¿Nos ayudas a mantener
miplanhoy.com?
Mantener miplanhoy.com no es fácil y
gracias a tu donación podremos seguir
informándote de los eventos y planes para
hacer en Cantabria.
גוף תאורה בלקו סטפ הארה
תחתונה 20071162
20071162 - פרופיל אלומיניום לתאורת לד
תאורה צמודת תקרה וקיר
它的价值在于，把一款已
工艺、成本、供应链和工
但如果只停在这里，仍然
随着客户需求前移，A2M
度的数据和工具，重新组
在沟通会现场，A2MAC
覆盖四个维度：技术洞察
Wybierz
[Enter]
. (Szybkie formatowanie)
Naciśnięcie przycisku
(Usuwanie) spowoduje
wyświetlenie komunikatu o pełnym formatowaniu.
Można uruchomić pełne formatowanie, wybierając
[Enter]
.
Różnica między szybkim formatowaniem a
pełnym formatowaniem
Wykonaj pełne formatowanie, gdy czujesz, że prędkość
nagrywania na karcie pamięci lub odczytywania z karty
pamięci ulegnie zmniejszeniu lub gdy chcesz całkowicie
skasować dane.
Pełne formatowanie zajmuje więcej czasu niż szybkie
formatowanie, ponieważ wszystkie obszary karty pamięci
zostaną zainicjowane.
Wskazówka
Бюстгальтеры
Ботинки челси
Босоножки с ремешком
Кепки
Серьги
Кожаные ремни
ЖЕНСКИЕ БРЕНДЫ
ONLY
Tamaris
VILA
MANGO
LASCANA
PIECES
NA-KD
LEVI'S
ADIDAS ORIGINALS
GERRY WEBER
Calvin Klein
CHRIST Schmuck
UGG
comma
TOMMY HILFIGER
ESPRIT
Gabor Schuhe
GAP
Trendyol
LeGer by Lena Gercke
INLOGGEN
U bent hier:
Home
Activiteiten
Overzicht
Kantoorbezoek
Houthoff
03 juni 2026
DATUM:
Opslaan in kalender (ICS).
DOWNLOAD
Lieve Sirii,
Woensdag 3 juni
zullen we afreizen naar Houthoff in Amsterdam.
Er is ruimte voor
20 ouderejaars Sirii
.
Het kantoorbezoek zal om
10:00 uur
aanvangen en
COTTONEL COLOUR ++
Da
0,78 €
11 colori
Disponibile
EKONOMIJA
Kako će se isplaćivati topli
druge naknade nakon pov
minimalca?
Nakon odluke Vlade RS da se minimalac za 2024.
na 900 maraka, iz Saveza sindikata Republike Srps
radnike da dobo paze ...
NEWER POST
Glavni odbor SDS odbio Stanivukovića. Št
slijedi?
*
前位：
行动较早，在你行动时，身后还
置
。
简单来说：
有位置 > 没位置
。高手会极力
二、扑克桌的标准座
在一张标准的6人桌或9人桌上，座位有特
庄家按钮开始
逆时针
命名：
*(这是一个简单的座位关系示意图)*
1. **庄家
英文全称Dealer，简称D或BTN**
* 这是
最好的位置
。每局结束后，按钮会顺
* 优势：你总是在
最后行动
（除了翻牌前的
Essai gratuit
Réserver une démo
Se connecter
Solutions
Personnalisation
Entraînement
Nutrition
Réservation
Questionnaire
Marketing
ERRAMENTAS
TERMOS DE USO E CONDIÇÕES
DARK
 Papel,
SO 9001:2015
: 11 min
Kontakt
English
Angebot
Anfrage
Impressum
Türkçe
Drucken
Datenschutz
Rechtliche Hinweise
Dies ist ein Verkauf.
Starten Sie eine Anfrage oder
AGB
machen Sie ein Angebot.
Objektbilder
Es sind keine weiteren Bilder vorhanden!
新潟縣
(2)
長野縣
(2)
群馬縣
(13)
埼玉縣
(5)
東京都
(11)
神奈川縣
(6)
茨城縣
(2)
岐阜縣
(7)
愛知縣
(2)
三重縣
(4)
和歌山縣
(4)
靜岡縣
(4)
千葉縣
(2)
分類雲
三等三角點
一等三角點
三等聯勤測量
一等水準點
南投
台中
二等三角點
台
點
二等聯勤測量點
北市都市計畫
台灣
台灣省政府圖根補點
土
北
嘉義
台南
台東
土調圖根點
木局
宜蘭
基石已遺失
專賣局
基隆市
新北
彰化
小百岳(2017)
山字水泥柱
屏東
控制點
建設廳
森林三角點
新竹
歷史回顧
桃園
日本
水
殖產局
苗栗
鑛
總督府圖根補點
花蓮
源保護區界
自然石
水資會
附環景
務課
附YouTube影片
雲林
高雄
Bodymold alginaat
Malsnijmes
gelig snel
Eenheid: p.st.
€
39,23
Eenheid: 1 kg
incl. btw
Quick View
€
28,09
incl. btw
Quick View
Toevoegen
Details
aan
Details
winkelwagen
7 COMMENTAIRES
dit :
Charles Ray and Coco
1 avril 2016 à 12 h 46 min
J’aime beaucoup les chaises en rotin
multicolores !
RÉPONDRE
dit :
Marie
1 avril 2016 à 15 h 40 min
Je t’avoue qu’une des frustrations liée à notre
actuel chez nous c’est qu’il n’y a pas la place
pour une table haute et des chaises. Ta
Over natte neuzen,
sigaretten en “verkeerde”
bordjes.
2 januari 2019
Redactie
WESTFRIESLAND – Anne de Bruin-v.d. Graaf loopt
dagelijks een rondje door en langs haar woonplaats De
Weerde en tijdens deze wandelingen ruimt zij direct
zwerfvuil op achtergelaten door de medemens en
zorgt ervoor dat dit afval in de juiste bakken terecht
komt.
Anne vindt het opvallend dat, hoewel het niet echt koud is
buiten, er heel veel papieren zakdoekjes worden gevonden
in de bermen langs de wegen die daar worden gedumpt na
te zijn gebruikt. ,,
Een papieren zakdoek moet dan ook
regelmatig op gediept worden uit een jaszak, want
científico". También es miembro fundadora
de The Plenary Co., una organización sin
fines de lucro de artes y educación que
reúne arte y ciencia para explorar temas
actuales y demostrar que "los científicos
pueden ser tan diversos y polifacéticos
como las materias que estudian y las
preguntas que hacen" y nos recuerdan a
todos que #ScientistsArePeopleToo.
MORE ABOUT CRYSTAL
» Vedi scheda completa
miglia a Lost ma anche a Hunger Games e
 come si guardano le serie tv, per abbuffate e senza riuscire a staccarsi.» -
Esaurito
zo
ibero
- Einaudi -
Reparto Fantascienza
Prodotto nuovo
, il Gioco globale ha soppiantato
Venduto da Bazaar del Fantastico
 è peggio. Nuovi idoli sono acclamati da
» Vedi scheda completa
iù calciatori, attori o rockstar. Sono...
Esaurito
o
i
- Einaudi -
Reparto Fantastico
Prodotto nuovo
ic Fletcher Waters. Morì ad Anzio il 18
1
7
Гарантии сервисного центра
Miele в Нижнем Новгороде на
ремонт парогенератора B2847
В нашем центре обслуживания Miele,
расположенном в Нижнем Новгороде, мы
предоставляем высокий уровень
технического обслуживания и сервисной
§ §
PROBLEM DESCRIPTION:
Give every line of the entries above as a numbered list, leaving out any blank lines.

EXERCISE OUTPUT:
1. ¿Nos ayudas a mantener
2. miplanhoy.com?
3. Mantener miplanhoy.com no es fácil y
4. gracias a tu donación podremos seguir
5. informándote de los eventos y planes para
6. hacer en Cantabria.
7. גוף תאורה בלקו סטפ הארה
8. תחתונה 20071162
9. 20071162 - פרופיל אלומיניום לתאורת לד
10. תאורה צמודת תקרה וקיר
11. 它的价值在于，把一款已
12. 工艺、成本、供应链和工
13. 但如果只停在这里，仍然
14. 随着客户需求前移，A2M
15. 度的数据和工具，重新组
16. 在沟通会现场，A2MAC
17. 覆盖四个维度：技术洞察
18. Wybierz
19. [Enter]
20. . (Szybkie formatowanie)
21. Naciśnięcie przycisku
22. (Usuwanie) spowoduje
23. wyświetlenie komunikatu o pełnym formatowaniu.
24. Można uruchomić pełne formatowanie, wybierając
25. [Enter]
26. .
27. Różnica między szybkim formatowaniem a
28. pełnym formatowaniem
29. Wykonaj pełne formatowanie, gdy czujesz, że prędkość
30. nagrywania na karcie pamięci lub odczytywania z karty
31. pamięci ulegnie zmniejszeniu lub gdy chcesz całkowicie
32. skasować dane.
33. Pełne formatowanie zajmuje więcej czasu niż szybkie
34. formatowanie, ponieważ wszystkie obszary karty pamięci
35. zostaną zainicjowane.
36. Wskazówka
37. Бюстгальтеры
38. Ботинки челси
39. Босоножки с ремешком
40. Кепки
41. Серьги
42. Кожаные ремни
43. ЖЕНСКИЕ БРЕНДЫ
44. ONLY
45. Tamaris
46. VILA
47. MANGO
48. LASCANA
49. PIECES
50. NA-KD
51. LEVI'S
52. ADIDAS ORIGINALS
53. GERRY WEBER
54. Calvin Klein
55. CHRIST Schmuck
56. UGG
57. comma
58. TOMMY HILFIGER
59. ESPRIT
60. Gabor Schuhe
61. GAP
62. Trendyol
63. LeGer by Lena Gercke
64. INLOGGEN
65. U bent hier:
66. Home
67. Activiteiten
68. Overzicht
69. Kantoorbezoek
70. Houthoff
71. 03 juni 2026
72. DATUM:
73. Opslaan in kalender (ICS).
74. DOWNLOAD
75. Lieve Sirii,
76. Woensdag 3 juni
77. zullen we afreizen naar Houthoff in Amsterdam.
78. Er is ruimte voor
79. 20 ouderejaars Sirii
80. .
81. Het kantoorbezoek zal om
82. 10:00 uur
83. aanvangen en
84. COTTONEL COLOUR ++
85. Da
86. 0,78 €
87. 11 colori
88. Disponibile
89. EKONOMIJA
90. Kako će se isplaćivati topli
91. druge naknade nakon pov
92. minimalca?
93. Nakon odluke Vlade RS da se minimalac za 2024.
94. na 900 maraka, iz Saveza sindikata Republike Srps
95. radnike da dobo paze ...
96. NEWER POST
97. Glavni odbor SDS odbio Stanivukovića. Št
98. slijedi?
99. *
100. 前位：
101. 行动较早，在你行动时，身后还
102. 置
103. 。
104. 简单来说：
105. 有位置 > 没位置
106. 。高手会极力
107. 二、扑克桌的标准座
108. 在一张标准的6人桌或9人桌上，座位有特
109. 庄家按钮开始
110. 逆时针
111. 命名：
112. *(这是一个简单的座位关系示意图)*
113. 1. **庄家
114. 英文全称Dealer，简称D或BTN**
115. * 这是
116. 最好的位置
117. 。每局结束后，按钮会顺
118. * 优势：你总是在
119. 最后行动
120. （除了翻牌前的
121. Essai gratuit
122. Réserver une démo
123. Se connecter
124. Solutions
125. Personnalisation
126. Entraînement
127. Nutrition
128. Réservation
129. Questionnaire
130. Marketing
131. ERRAMENTAS
132. TERMOS DE USO E CONDIÇÕES
133. DARK
134.  Papel,
135. SO 9001:2015
136. : 11 min
137. Kontakt
138. English
139. Angebot
140. Anfrage
141. Impressum
142. Türkçe
143. Drucken
144. Datenschutz
145. Rechtliche Hinweise
146. Dies ist ein Verkauf.
147. Starten Sie eine Anfrage oder
148. AGB
149. machen Sie ein Angebot.
150. Objektbilder
151. Es sind keine weiteren Bilder vorhanden!
152. 新潟縣
153. (2)
154. 長野縣
155. (2)
156. 群馬縣
157. (13)
158. 埼玉縣
159. (5)
160. 東京都
161. (11)
162. 神奈川縣
163. (6)
164. 茨城縣
165. (2)
166. 岐阜縣
167. (7)
168. 愛知縣
169. (2)
170. 三重縣
171. (4)
172. 和歌山縣
173. (4)
174. 靜岡縣
175. (4)
176. 千葉縣
177. (2)
178. 分類雲
179. 三等三角點
180. 一等三角點
181. 三等聯勤測量
182. 一等水準點
183. 南投
184. 台中
185. 二等三角點
186. 台
187. 點
188. 二等聯勤測量點
189. 北市都市計畫
190. 台灣
191. 台灣省政府圖根補點
192. 土
193. 北
194. 嘉義
195. 台南
196. 台東
197. 土調圖根點
198. 木局
199. 宜蘭
200. 基石已遺失
201. 專賣局
202. 基隆市
203. 新北
204. 彰化
205. 小百岳(2017)
206. 山字水泥柱
207. 屏東
208. 控制點
209. 建設廳
210. 森林三角點
211. 新竹
212. 歷史回顧
213. 桃園
214. 日本
215. 水
216. 殖產局
217. 苗栗
218. 鑛
219. 總督府圖根補點
220. 花蓮
221. 源保護區界
222. 自然石
223. 水資會
224. 附環景
225. 務課
226. 附YouTube影片
227. 雲林
228. 高雄
229. Bodymold alginaat
230. Malsnijmes
231. gelig snel
232. Eenheid: p.st.
233. €
234. 39,23
235. Eenheid: 1 kg
236. incl. btw
237. Quick View
238. €
239. 28,09
240. incl. btw
241. Quick View
242. Toevoegen
243. Details
244. aan
245. Details
246. winkelwagen
247. 7 COMMENTAIRES
248. dit :
249. Charles Ray and Coco
250. 1 avril 2016 à 12 h 46 min
251. J’aime beaucoup les chaises en rotin
252. multicolores !
253. RÉPONDRE
254. dit :
255. Marie
256. 1 avril 2016 à 15 h 40 min
257. Je t’avoue qu’une des frustrations liée à notre
258. actuel chez nous c’est qu’il n’y a pas la place
259. pour une table haute et des chaises. Ta
260. Over natte neuzen,
261. sigaretten en “verkeerde”
262. bordjes.
263. 2 januari 2019
264. Redactie
265. WESTFRIESLAND – Anne de Bruin-v.d. Graaf loopt
266. dagelijks een rondje door en langs haar woonplaats De
267. Weerde en tijdens deze wandelingen ruimt zij direct
268. zwerfvuil op achtergelaten door de medemens en
269. zorgt ervoor dat dit afval in de juiste bakken terecht
270. komt.
271. Anne vindt het opvallend dat, hoewel het niet echt koud is
272. buiten, er heel veel papieren zakdoekjes worden gevonden
273. in de bermen langs de wegen die daar worden gedumpt na
274. te zijn gebruikt. ,,
275. Een papieren zakdoek moet dan ook
276. regelmatig op gediept worden uit een jaszak, want
277. científico". También es miembro fundadora
278. de The Plenary Co., una organización sin
279. fines de lucro de artes y educación que
280. reúne arte y ciencia para explorar temas
281. actuales y demostrar que "los científicos
282. pueden ser tan diversos y polifacéticos
283. como las materias que estudian y las
284. preguntas que hacen" y nos recuerdan a
285. todos que #ScientistsArePeopleToo.
286. MORE ABOUT CRYSTAL
287. » Vedi scheda completa
288. miglia a Lost ma anche a Hunger Games e
289.  come si guardano le serie tv, per abbuffate e senza riuscire a staccarsi.» -
290. Esaurito
291. zo
292. ibero
293. - Einaudi -
294. Reparto Fantascienza
295. Prodotto nuovo
296. , il Gioco globale ha soppiantato
297. Venduto da Bazaar del Fantastico
298.  è peggio. Nuovi idoli sono acclamati da
299. » Vedi scheda completa
300. iù calciatori, attori o rockstar. Sono...
301. Esaurito
302. o
303. i
304. - Einaudi -
305. Reparto Fantastico
306. Prodotto nuovo
307. ic Fletcher Waters. Morì ad Anzio il 18
308. 1
309. 7
310. Гарантии сервисного центра
311. Miele в Нижнем Новгороде на
312. ремонт парогенератора B2847
313. В нашем центре обслуживания Miele,
314. расположенном в Нижнем Новгороде, мы
315. предоставляем высокий уровень
316. технического обслуживания и сервисной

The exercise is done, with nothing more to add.